_YOUR GOAL_
Only the pictures are to be left out; set down the rest of the records exactly.

>>>

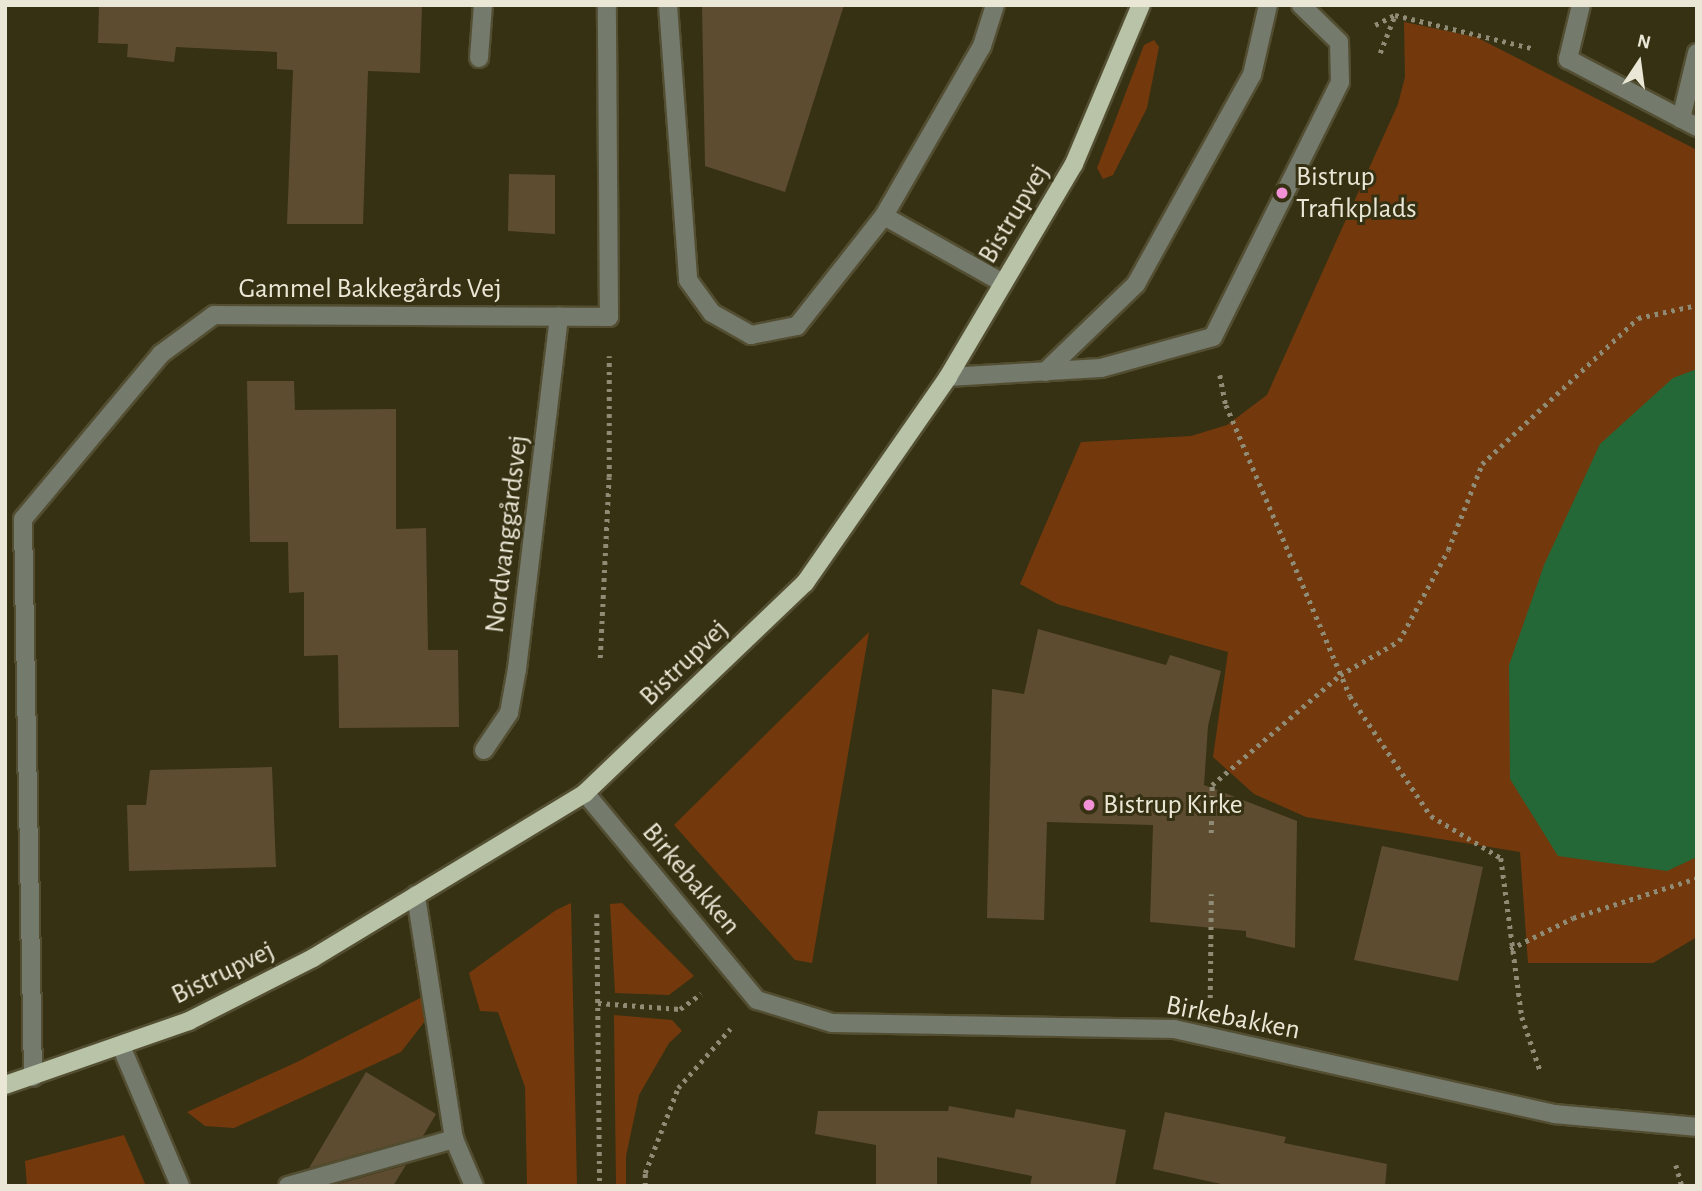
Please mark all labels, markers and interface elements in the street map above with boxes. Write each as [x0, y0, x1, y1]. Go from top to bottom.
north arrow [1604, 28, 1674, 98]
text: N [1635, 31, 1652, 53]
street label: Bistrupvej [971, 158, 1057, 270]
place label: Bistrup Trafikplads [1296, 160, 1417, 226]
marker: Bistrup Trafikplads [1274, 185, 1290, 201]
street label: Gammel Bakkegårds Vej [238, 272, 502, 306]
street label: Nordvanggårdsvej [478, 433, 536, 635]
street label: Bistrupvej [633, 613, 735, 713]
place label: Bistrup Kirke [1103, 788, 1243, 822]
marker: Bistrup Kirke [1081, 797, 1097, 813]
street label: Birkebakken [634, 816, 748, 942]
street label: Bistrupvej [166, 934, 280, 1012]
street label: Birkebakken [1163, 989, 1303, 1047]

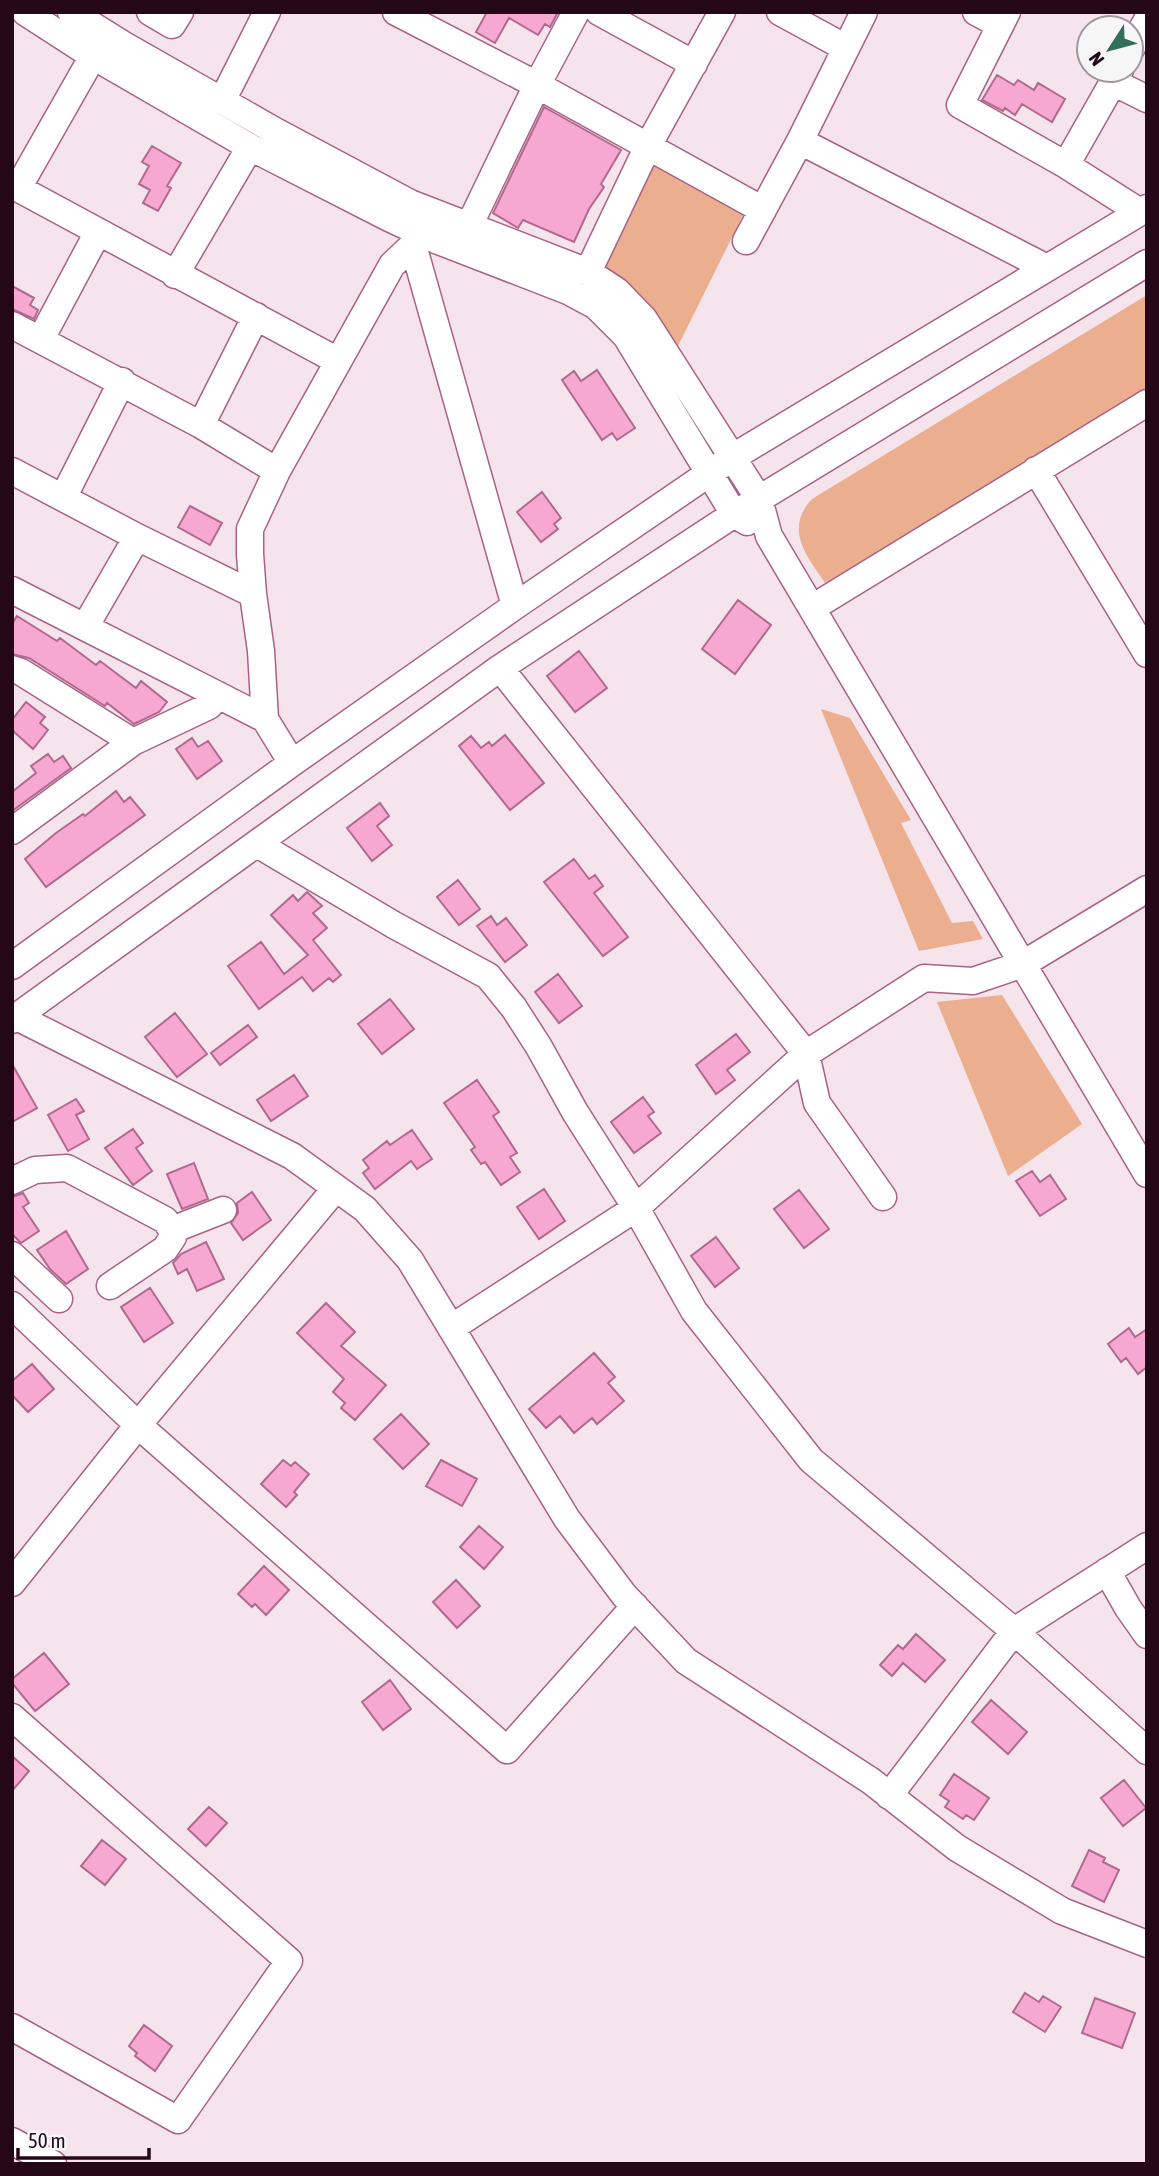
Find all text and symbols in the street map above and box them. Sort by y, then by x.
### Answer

<<<

_EXERCISE SOLUTION_
Please mark all labels, markers and interface elements in the street map above with boxes. Write each as [x0, y0, x1, y1]. Go from top to bottom.
north arrow [1604, 28, 1674, 98]
text: N [1635, 31, 1652, 53]
street label: Bistrupvej [971, 158, 1057, 270]
place label: Bistrup Trafikplads [1296, 160, 1417, 226]
marker: Bistrup Trafikplads [1274, 185, 1290, 201]
street label: Gammel Bakkegårds Vej [238, 272, 502, 306]
street label: Nordvanggårdsvej [478, 433, 536, 635]
street label: Bistrupvej [633, 613, 735, 713]
place label: Bistrup Kirke [1103, 788, 1243, 822]
marker: Bistrup Kirke [1081, 797, 1097, 813]
street label: Birkebakken [634, 816, 748, 942]
street label: Bistrupvej [166, 934, 280, 1012]
street label: Birkebakken [1163, 989, 1303, 1047]

Find all text and symbols in the street map above and box them. Sort by y, then by x.
### Answer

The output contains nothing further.